* Uit te voeren opdracht:
Beantwoord de volgende vragen aan de hand van het documentfragment hieronder.
1. Bij welke directie moet het formulier van een positieve enquête binnen de vastgestelde termijn binnenkomen?
2. Wie kan volgens de omschrijving van "aangever" een aangever zijn?
3. Tot welke Federale Overheidsdienst behoort de Directie?

* Documentfragment:
2° positieve enquête : een enquête die werd uitgevoerd volgens de schriftelijke instructies die aan de enquêteur werden gegeven, waarbij de codering en de registratie van de door de aangever gegeven antwoorden correct is in het geval van gebruik van een draagbare of tabletcomputer, waarbij het formulier correct en volledig ingevuld is en binnen de vastgestelde termijn is binnengekomen bij de Algemene Directie Statistiek en Economische Informatie;
3° aangever : de natuurlijke persoon, het huishouden of de rechtspersoon bij wie de gegevens worden verzameld;
4° Directie : de [3 Algemene Directie Statistiek - Statistics Belgium]3, directie behorend tot de Federale Overheidsdienst Economie, K.M.O., Middenstand en Energie, belast met de uitvoering van statistische enquêtes van algemeen belang en statistische verwerkingen om te beantwoorden aan de behoeften van de overheidsinstanties, van de ondernemingen, van de burgerlijke maatschappij en de noden van het wetenschappelijk onderzoek en om de regelgeving van de Europese Unie inzake statistieken na te leven.

* Opgesomde vermeldingen:
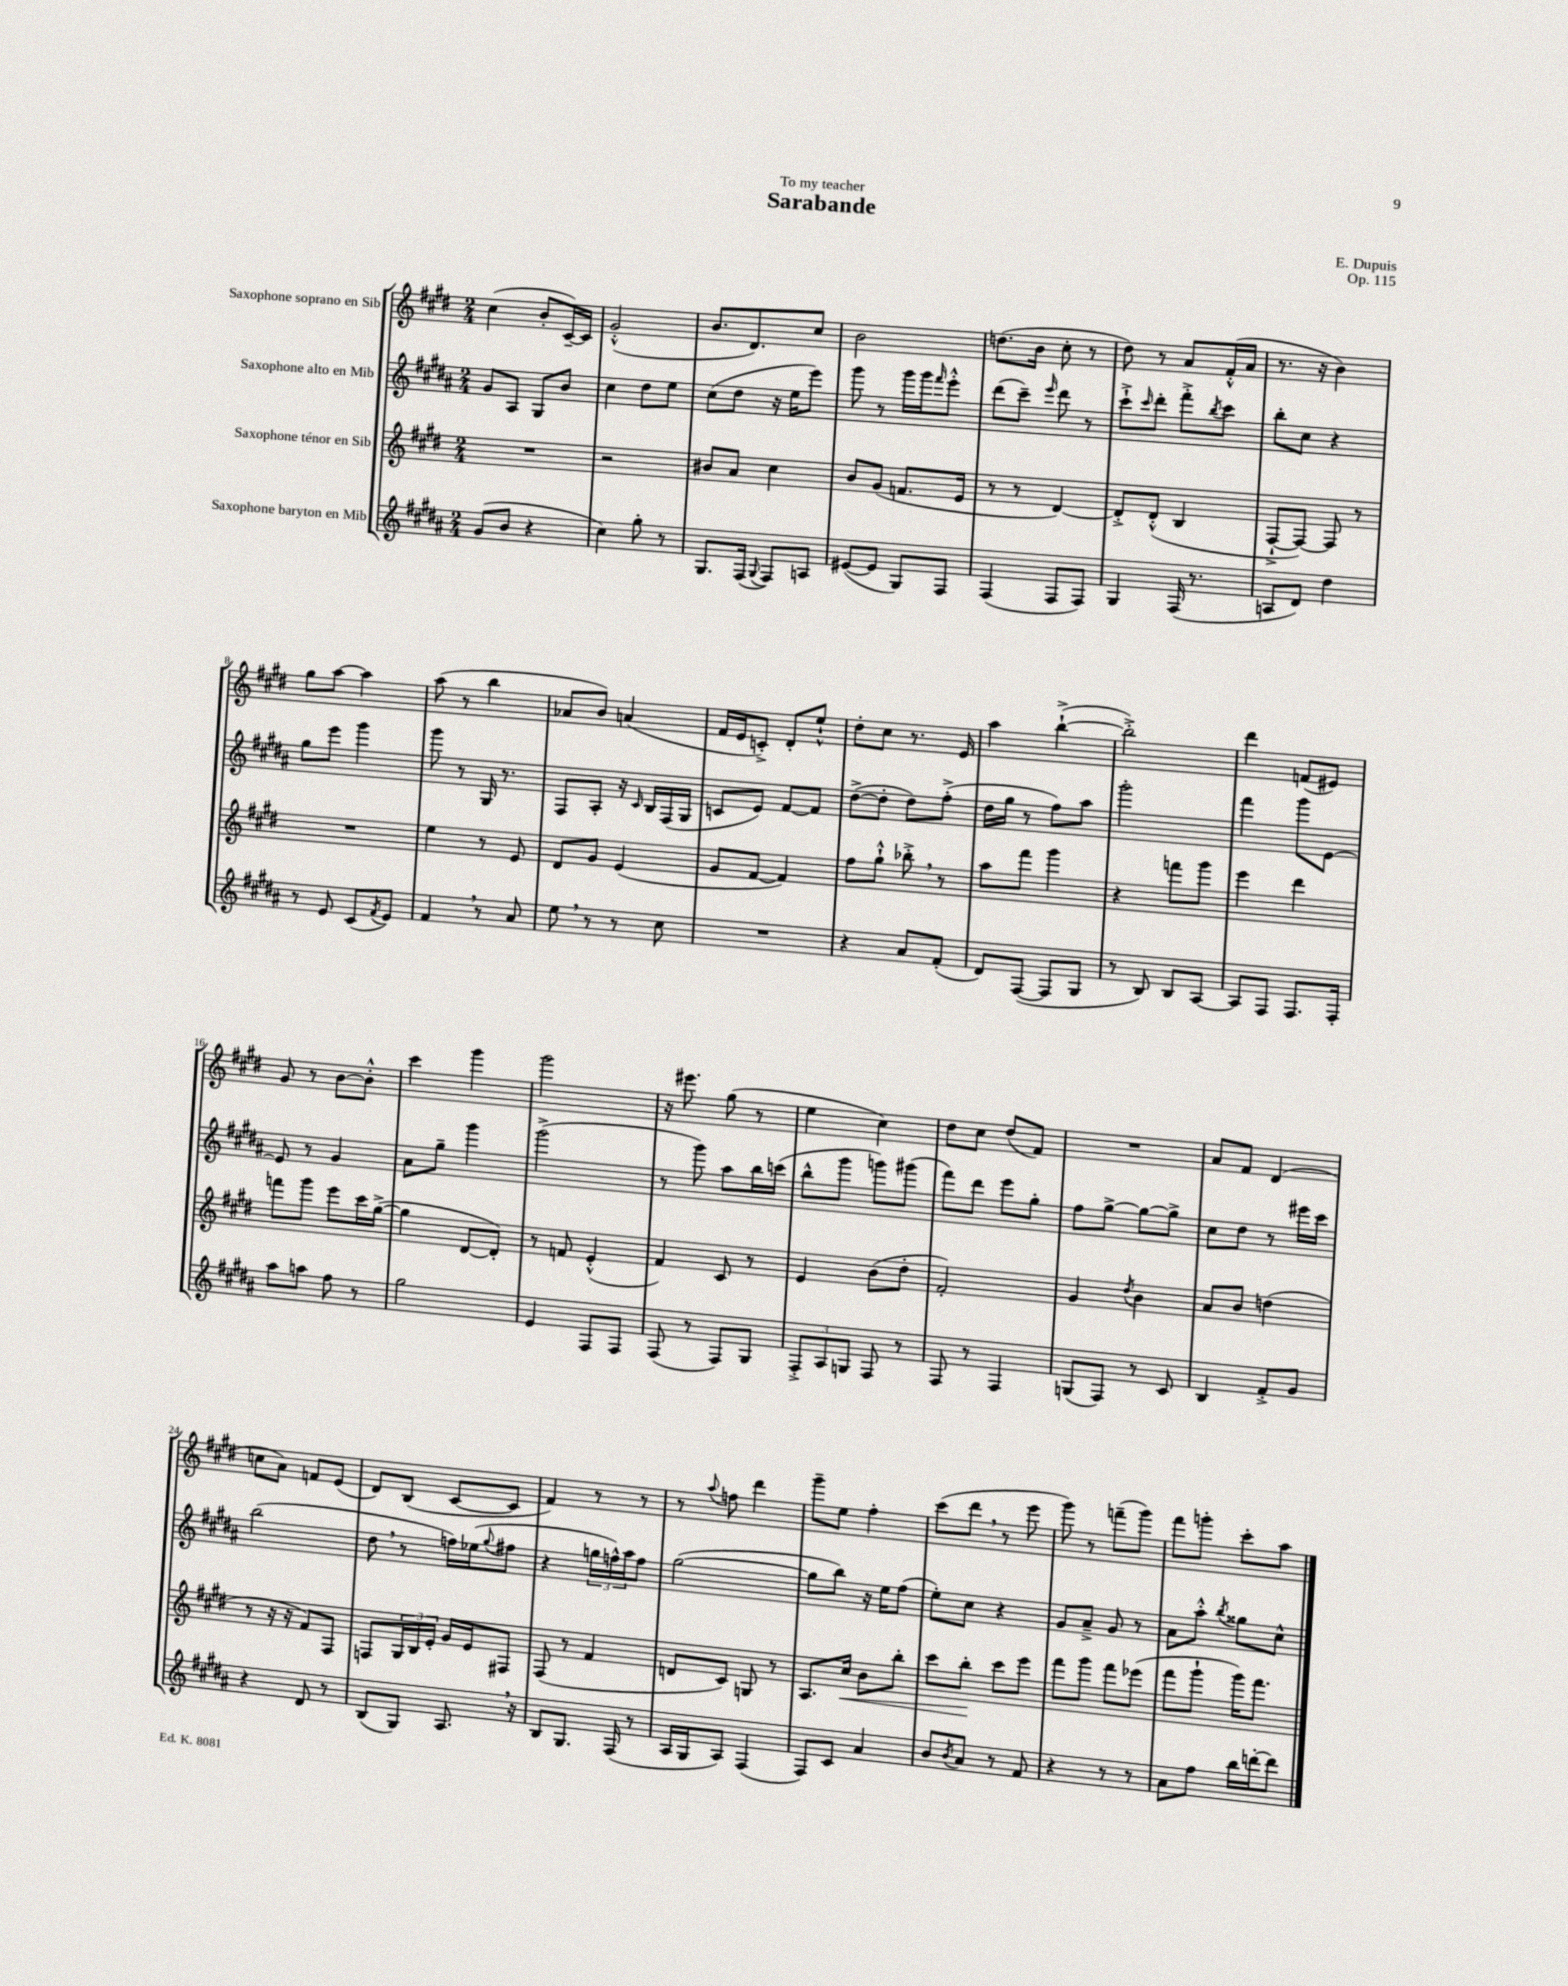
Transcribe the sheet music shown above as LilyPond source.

\header { title = "Sarabande" composer = "E. Dupuis" dedication = "To my teacher" opus = "Op. 115" }
<<
\new StaffGroup <<
\new Staff = "s0" \with { instrumentName = "Saxophone soprano en Sib" } {
    \clef treble \key e \major \numericTimeSignature \time 2/4
    cis''4( b'8-. cis'16~--) cis'16 |
    gis'2-.-^( |
    b'8. dis'8.) cis''8 |
    b'2 |
    d''8.( b'16 cis''8-. r8 |
    dis''8) r8 a'8 fis'16-.-^( a'16 |
    r8. r16 b'4) |
    gis''8 a''8~ a''4 |
    a''8( r8 b''4 |
    aes'8 b'8) a'4( |
    fis'16 e'16 c'8-.->) dis'8-. e''8-!-^ |
    dis''8-. cis''8 r8. e'16 |
    a''4 b''4~-!->( |
    b''2-.->) |
    dis'''4 f'8( eis'8) |
    gis'8 r8 b'8~ b'8-.-^ |
    cis'''4 gis'''4 |
    gis'''2 |
    r16 eis'''8. gis''8( r8 |
    e''4 cis''4) |
    dis''8 cis''8 dis''8( fis'8) |
    R2 |
    a'8 fis'8 dis'4( |
    c''8 a'8) f'8 e'8( |
    dis'8) b8( cis'8~ cis'8 |
    fis'4) r8 r8 |
    r8 \appoggiatura { a''8 } f''8 dis'''4 |
    gis'''8-- e''8 fis''4-. |
    cis'''8( dis'''8 \breathe r8 e'''8 |
    gis'''8) r8 f'''8--( gis'''8) |
    fis'''8 g'''8-. cis'''8-. a''8 \bar "|." |
}
\new Staff = "s1" \with { instrumentName = "Saxophone alto en Mib" } {
    \clef treble \key b \major \numericTimeSignature \time 2/4
    gis'8 ais8 gis8 b'8 |
    cis''4 dis''8 e''8 |
    cis''8( dis''8 r16 e''16 e'''8) |
    gis'''8 r8 gis'''16 gis'''16 \grace { fis'''16 } e'''8-.-^ |
    dis'''8( cis'''8--) \grace { e'''16 } dis'''8 r8 |
    cis'''8-!-> \grace { cis'''16 } dis'''8-. fis'''8-.-> \acciaccatura { b''8 } cis'''8 |
    b''8-. cis''8 r4 |
    gis''8 e'''8 gis'''4 |
    gis'''8 r8 gis16 r8. |
    fis8 ais8-. r16 \grace { cis'16 } b16 fis16( gis16 |
    c'8 e'8) fis'8~ fis'8 |
    dis''8~->( dis''8-. dis''8) fis''8-.->( |
    dis''16 gis''16 r8 fis''8) ais''8 |
    gis'''2-. |
    fis'''4 gis'''8 e'8~ |
    e'8 r8 gis'4 |
    ais'8 gis''8-- gis'''4 |
    gis'''2->( |
    r8 gis'''8) ais''8 b''16 c'''16( |
    b''8-^ gis'''8 g'''8) gis'''8( |
    fis'''8) dis'''8 e'''8 gis''8-. |
    fis''8 gis''8~-> gis''8~ gis''8-> |
    cis''8 dis''8 r8 eis'''16 cis'''16 |
    b''2( |
    dis''8 \breathe r8 f''16) ees''16( \appoggiatura { gis''8 } fis''8 |
    r4 \tuplet 3/2 { g''16 f''16-^) ais''16 } f''8 |
    gis''2~( |
    gis''8 b''8) r16 e''16 fis''8( |
    e''8-.) cis''8 r4 |
    gis'8 ais'8---> gis'8 r8 |
    ais'8 ais''8-.-^ \acciaccatura { b''8 } gisis''8 cis''8-^ \bar "|." |
}
\new Staff = "s2" \with { instrumentName = "Saxophone ténor en Sib" } {
    \clef treble \key e \major \numericTimeSignature \time 2/4
    R2 |
    r2 |
    bis'8 a'8 cis''4 |
    b'8 gis'8( f'8. e'16 |
    r8 r8 dis'4~) |
    dis'8-.-> dis'8-.-^( b4 |
    fis8~-!-> fis8~) fis8 r8 |
    R2 |
    e''4 r8 e'8 |
    dis'8 gis'8 e'4( |
    gis'8 fis'8~ fis'4) |
    fis''8 gis''8-!-^ bes''8-.-> \breathe r8 |
    a''8 fis'''8 gis'''4 |
    r4 f'''8 gis'''8 |
    e'''4 dis'''4 |
    f'''8 gis'''8 e'''8 cis'''16 gis''16~->( |
    gis''4 dis'8~ dis'8-.) |
    r8 f'8 e'4-.-^( |
    fis'4) cis'8 r8 |
    e'4 b'8( dis''8-. |
    fis'2-.) |
    gis'4 \acciaccatura { dis''8 } b'4 |
    a'8 b'8 d''4( |
    r8 r16 r16 fis'8) fis8 |
    f8 \tuplet 3/2 { gis16 b16 e'16-. } gis'16 e'16 fis8 |
    fis8( r8 fis'4 |
    d'8 cis'8) g8 r8 |
    a8. cis''16\< b'8 b''8-. |
    cis'''8 b''8-.\! cis'''8 e'''8 |
    fis'''8 gis'''8 fis'''8 ees'''8( |
    fis'''8 gis'''8-! gis'''16) fis'''8. \bar "|." |
}
\new Staff = "s3" \with { instrumentName = "Saxophone baryton en Mib" } {
    \clef treble \key b \major \numericTimeSignature \time 2/4
    gis'8( b'8 r4 |
    cis''4) gis''8-. r8 |
    gis8. fis16( \appoggiatura { gis8 } fis8) a8 |
    eis'8~( eis'8 gis8) fis8 |
    fis4( fis8 fis8) |
    gis4 fis16( r8. |
    a8 dis'8) dis''4 |
    r8 e'8 cis'8( \acciaccatura { fis'8 } e'8) |
    fis'4 \breathe r8 ais'8 |
    e''8 \breathe r8 r8 cis''8 |
    R2 |
    r4 ais'8 fis'8-.( |
    dis'8) fis8~( fis8 gis8 |
    r8 b8) b8 ais8~ |
    ais8 fis8 fis8. fis16-. |
    ais''8 a''8 fis''8 r8 |
    gis''2 |
    e'4 fis8 fis8 |
    fis8( r8 fis8) gis8 |
    \tuplet 3/2 { fis8-.-> ais8 g8 } fis8 r8 |
    fis8 r8 fis4 |
    g8( fis8) r8 cis'8 |
    b4 fis'8-.-> gis'8 |
    r4 dis'8 r8 |
    b8( gis8) ais8. \breathe r16 |
    b8 gis8. fis16( r8 |
    ais16 gis16 ais8) fis4( |
    fis8) cis'8 ais'4 |
    b'8 \acciaccatura { b'8 } ais'8 r8 fis'8 |
    r4 r8 r8 |
    ais'8 fis''8 b''16 d'''16~-. d'''8 \bar "|." |
}
>>
>>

* Antwoord op opdracht:
1. Bij de Algemene Directie Statistiek en Economische Informatie.
2. De natuurlijke persoon, het huishouden of de rechtspersoon bij wie de gegevens worden verzameld.
3. Tot de Federale Overheidsdienst Economie, K.M.O., Middenstand en Energie.